Косили так чисто, как брили. Наряду с деловыми разговорами были шутки-прибаутки, которые поднимали настроение. Утром каждая бригада старалась первой уйти на работу. У «буденновцев» был вожаком Иван Петрович. Он ставил скамейку к окну и спал на ней, для того чтобы, как только займется заря, выйти на работу со своей бригадой. Другой бригадир тоже не дремал, старался еще раньше выйти. По этому поводу шуток было очень много».
Это доброе, радостное и уважительное отношение к труду, радостная атмосфера работы, увы, сохранили в лучшем случае до войны. Разрушить ее оказалось несложно, восстановить — практически невозможно. Между тем наивных чистосердечных крестьян радовали малейшие знаки внимания и отличия. А они в первые годы колхозов еще были. «По первости-то кое-какие привилегии были там. В уборочную, помню, снопы вязали. Норма-то была 400 снопов. Но с каждым годом разные были, то 600, то 700 снопов. А я-то самое большее за день — 1200 снопов навязывала. Жатки косили, а мы снопы вязали. Работали-то тогда много, рук своих не жалели. Вот мы там с одной вязали. До обеда норму навяжем, и нас везут на жеребце с гармошкой, с весельем. Почетом считалось. Премии тогда за работу давали. Материал там, галоши, из тряпок такое. Мне платок дали. Вот так и работали, не жалели себя» (Е. Т. Дорохова).
Колхозы, по сути своей, стали средством использования бесплатного крестьянского труда, органами принуждения и перекачки всей продукции села государству. Сколько и по какой цене забрать хлеба, мяса, молока и прочего — решал покупатель, то есть государство. Продавец был не просто бесправен, он еще и обязан был подчиняться малейшему жесту и указанию грозного покупателя, приказывавшего, что, когда, где и сколько выращивать и сдавать. Названия большинства колхозов были идеологически выдержанными, советскими. Как правило, они назывались именами больших и малых вождей той эпохи, канонизированных большевиков, героев революции и гражданской войны; часты были названия в честь съездов (особенно популярны съезды, начиная с шестнадцатого, особенно же семнадцатый партсъезд, бывший в 1934 году), пятилеток; постоянно в названиях встречаются слова «социализм» и «новый» в различных сочетаниях — «Ключ к социализму», «Путь к социализму», «Маяк социализма», «Новый быт», «Новая жизнь» и т. д. Названий, образованных от наименования села, было мало.

> **Задания**:
a) Ответьте по тексту о колхозах:
(i) Кто был вожаком у «буденновцев»?
(ii) Какой была норма вязки снопов в уборочную?
(iii) Какой партсъезд был особенно популярен в названиях колхозов и в каком году он прошел?
b) Воспроизведите без изменений отрывок из текста о колхозах: всё от слов «Это доброе, радостное» и ниже, до слов «(Е. Т. Дорохова).» включительно.

> **Извлечённые данные**:
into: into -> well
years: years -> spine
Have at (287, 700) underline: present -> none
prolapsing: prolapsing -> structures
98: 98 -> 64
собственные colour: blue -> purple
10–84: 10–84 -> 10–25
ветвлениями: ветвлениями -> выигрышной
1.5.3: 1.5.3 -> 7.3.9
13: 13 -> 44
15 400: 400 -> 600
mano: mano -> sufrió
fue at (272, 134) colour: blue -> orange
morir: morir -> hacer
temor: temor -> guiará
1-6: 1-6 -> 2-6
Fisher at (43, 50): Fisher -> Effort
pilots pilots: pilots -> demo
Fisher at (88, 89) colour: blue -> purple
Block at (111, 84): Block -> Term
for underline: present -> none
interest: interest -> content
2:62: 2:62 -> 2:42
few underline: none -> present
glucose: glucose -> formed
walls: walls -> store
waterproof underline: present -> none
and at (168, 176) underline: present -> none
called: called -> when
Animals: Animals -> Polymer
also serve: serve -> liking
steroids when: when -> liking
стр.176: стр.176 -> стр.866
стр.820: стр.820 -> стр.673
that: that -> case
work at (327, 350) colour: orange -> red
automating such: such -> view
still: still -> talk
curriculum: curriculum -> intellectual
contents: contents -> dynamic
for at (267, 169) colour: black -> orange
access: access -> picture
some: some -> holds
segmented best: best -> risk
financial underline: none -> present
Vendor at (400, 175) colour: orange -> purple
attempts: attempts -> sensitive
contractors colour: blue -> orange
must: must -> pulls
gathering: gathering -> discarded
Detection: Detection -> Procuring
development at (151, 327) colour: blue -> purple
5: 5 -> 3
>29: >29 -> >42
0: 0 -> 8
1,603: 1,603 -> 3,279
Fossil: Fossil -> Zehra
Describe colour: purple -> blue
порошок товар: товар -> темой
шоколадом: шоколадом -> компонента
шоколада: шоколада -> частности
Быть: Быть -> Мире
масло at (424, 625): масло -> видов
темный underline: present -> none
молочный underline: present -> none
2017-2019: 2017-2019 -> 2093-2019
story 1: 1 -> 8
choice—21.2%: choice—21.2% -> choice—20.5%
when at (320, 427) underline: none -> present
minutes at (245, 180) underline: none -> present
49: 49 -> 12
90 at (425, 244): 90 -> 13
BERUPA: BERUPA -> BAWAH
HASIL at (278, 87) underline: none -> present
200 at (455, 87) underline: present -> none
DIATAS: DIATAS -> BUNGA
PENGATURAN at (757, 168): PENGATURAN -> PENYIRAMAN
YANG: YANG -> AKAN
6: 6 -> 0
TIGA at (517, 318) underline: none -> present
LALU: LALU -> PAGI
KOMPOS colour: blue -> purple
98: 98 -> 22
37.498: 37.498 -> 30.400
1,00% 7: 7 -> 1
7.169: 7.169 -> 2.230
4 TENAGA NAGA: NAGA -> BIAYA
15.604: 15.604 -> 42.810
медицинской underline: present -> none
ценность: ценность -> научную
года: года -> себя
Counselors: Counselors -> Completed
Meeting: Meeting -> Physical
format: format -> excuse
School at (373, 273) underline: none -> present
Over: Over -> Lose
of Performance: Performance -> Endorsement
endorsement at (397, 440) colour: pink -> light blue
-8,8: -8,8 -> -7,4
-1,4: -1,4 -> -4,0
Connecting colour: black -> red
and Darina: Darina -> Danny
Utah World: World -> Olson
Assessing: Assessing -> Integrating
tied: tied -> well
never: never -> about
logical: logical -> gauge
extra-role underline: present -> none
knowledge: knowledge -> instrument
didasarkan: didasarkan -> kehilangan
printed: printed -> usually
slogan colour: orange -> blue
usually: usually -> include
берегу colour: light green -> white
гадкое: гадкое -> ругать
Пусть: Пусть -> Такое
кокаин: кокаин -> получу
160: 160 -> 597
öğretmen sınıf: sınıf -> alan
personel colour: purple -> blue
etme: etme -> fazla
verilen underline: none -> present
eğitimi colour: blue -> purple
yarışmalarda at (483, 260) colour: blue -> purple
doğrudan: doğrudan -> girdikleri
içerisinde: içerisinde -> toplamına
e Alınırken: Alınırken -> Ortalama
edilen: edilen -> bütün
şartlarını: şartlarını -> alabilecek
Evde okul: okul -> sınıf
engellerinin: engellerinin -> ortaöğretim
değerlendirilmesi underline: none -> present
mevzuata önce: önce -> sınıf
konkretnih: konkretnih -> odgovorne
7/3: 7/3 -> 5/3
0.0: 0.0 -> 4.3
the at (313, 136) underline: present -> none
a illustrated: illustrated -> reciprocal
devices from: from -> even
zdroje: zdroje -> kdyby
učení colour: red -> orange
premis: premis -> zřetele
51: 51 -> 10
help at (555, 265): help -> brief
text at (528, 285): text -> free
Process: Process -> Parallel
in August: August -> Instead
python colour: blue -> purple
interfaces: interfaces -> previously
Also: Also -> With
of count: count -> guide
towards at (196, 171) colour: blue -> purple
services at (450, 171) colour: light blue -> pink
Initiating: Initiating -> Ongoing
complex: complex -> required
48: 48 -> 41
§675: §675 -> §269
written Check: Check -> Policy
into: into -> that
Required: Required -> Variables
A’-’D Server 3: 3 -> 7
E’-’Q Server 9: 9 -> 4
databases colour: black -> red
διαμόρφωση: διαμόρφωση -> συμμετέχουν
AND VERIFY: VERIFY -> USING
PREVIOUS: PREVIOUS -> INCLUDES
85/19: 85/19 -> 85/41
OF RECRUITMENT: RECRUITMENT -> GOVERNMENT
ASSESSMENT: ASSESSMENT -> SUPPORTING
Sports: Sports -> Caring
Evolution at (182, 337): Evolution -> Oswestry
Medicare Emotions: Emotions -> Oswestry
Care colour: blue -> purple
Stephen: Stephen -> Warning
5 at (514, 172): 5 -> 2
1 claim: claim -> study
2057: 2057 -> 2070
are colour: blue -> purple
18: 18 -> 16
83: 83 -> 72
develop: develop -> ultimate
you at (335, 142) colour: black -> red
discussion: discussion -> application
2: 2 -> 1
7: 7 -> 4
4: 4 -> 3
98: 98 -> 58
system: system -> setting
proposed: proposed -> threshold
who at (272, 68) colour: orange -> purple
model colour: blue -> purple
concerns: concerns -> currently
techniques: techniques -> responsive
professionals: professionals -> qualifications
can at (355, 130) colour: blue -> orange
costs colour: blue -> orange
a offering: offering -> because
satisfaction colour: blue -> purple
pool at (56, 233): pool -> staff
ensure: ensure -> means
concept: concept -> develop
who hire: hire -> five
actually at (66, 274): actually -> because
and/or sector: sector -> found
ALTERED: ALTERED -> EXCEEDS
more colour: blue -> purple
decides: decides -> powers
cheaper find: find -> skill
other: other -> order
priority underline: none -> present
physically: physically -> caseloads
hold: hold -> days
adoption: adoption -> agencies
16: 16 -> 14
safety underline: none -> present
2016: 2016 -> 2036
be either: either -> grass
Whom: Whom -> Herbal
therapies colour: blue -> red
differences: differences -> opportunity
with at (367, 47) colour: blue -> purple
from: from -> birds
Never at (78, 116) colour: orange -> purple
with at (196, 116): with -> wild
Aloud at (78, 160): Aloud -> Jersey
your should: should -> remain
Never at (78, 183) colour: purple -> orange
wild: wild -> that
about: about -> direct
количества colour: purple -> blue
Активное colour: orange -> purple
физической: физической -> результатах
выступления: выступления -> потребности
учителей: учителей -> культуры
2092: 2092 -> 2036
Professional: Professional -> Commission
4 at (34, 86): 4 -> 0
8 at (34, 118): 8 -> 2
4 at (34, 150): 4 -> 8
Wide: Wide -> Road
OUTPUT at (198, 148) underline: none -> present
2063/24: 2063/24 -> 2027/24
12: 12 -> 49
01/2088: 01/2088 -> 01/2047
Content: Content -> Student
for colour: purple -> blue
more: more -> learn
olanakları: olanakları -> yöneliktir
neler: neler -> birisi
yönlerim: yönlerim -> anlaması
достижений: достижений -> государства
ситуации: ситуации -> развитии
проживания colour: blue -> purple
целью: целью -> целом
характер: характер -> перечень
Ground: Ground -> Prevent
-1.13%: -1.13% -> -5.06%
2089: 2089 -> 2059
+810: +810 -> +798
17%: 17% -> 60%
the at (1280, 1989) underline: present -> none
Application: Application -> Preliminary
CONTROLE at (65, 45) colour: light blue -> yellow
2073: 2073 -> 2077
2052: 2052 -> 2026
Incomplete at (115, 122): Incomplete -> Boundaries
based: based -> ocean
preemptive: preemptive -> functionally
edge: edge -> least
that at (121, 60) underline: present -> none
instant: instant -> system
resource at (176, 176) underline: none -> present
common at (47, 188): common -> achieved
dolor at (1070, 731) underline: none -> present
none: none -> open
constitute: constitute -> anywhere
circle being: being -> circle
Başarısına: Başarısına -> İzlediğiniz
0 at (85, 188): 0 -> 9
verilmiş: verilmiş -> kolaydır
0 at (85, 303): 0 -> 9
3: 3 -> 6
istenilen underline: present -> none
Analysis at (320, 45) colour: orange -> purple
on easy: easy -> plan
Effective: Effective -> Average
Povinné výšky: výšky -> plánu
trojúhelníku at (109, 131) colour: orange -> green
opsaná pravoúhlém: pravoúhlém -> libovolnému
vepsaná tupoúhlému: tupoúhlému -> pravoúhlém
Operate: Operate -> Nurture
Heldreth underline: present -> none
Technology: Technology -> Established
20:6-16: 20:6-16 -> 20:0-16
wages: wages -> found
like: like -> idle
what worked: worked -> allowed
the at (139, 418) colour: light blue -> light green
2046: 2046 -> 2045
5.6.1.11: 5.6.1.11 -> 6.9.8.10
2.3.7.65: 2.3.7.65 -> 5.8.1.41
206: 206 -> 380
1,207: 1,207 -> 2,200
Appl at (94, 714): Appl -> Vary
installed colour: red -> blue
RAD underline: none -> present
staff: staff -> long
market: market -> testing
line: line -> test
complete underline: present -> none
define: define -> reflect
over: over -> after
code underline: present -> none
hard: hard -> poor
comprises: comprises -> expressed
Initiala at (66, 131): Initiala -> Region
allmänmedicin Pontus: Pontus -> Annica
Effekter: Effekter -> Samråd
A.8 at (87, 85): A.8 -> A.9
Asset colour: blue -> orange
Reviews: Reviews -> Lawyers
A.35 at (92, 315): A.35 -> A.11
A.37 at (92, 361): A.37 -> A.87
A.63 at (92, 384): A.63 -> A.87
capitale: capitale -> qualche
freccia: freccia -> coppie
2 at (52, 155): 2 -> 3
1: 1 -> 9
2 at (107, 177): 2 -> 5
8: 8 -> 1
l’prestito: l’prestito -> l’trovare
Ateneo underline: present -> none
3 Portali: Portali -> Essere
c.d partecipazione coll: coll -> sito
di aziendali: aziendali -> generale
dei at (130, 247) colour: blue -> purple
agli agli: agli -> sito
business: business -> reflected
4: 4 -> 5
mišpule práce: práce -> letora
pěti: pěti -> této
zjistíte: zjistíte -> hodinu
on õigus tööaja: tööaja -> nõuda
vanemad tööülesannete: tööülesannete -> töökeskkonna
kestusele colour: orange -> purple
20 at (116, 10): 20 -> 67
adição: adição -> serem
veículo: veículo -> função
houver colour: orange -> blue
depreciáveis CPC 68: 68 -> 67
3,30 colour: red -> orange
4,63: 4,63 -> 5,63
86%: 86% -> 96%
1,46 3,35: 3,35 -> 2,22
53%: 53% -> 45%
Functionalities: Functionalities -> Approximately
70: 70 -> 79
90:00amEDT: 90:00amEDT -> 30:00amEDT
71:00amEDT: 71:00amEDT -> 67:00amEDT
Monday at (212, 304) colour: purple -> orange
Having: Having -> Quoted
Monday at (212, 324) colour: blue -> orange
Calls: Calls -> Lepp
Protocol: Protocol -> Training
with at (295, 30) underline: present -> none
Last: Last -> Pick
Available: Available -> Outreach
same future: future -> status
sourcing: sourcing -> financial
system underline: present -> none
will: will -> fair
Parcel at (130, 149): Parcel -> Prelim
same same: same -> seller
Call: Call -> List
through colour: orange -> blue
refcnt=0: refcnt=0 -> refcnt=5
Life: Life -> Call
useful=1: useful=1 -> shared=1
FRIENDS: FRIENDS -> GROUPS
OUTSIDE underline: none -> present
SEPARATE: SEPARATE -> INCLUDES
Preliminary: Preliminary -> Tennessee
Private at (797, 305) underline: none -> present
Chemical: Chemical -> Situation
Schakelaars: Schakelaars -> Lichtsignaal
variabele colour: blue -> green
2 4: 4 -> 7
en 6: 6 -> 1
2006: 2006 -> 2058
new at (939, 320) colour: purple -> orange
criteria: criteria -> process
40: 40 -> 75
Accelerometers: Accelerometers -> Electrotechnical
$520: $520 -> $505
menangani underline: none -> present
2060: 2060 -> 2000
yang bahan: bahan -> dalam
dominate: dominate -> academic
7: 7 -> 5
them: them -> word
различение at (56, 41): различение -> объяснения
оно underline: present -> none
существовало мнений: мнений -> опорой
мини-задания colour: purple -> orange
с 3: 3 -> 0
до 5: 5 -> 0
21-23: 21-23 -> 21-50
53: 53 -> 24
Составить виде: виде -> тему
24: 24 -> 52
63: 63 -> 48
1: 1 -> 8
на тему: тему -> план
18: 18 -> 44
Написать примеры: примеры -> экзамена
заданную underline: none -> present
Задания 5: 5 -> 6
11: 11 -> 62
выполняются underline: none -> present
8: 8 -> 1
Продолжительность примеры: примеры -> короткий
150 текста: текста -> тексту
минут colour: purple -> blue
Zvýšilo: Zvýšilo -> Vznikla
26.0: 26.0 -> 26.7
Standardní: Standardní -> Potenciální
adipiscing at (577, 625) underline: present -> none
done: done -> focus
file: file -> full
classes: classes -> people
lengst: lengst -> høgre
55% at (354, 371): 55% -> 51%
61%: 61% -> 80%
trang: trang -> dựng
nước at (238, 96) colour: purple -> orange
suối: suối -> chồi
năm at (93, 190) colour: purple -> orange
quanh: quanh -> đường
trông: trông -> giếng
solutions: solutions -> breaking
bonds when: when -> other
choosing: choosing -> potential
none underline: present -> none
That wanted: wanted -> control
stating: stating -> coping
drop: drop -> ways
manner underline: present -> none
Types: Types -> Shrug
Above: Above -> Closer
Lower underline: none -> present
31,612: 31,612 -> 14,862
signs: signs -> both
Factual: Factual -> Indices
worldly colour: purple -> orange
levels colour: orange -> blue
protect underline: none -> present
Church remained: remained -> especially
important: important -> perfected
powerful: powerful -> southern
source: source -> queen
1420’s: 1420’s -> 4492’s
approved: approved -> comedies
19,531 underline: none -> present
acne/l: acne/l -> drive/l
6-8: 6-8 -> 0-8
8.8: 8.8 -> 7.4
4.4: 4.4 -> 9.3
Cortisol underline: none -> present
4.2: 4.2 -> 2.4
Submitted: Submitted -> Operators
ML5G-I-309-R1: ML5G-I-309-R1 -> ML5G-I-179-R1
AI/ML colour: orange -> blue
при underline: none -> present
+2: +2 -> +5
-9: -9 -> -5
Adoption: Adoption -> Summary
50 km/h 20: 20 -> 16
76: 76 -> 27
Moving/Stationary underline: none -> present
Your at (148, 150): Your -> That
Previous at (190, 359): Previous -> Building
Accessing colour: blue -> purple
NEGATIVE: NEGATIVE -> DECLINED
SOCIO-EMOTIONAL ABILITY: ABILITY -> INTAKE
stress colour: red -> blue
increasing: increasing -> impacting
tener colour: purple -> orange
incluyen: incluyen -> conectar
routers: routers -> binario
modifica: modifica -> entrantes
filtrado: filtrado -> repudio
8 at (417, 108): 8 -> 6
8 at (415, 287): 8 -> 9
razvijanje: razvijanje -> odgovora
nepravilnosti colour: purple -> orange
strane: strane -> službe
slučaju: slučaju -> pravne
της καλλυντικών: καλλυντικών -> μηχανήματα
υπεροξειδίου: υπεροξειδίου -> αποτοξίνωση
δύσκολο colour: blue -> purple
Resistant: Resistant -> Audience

> **Подробные решения**:
a)
(i) Иван Петрович.
(ii) Сначала 400 снопов, потом 600 или 700.
(iii) Семнадцатый партсъезд, 1934 год.

b)
Это доброе, радостное и уважительное отношение к труду, радостная атмосфера работы, увы, сохранили в лучшем случае до войны. Разрушить ее оказалось несложно, восстановить — практически невозможно. Между тем наивных чистосердечных крестьян радовали малейшие знаки внимания и отличия. А они в первые годы колхозов еще были. «По первости-то кое-какие привилегии были там. В уборочную, помню, снопы вязали. Норма-то была 400 снопов. Но с каждым годом разные были, то 600, то 700 снопов. А я-то самое большее за день — 1200 снопов навязывала. Жатки косили, а мы снопы вязали. Работали-то тогда много, рук своих не жалели. Вот мы там с одной вязали. До обеда норму навяжем, и нас везут на жеребце с гармошкой, с весельем. Почетом считалось. Премии тогда за работу давали. Материал там, галоши, из тряпок такое. Мне платок дали. Вот так и работали, не жалели себя» (Е. Т. Дорохова).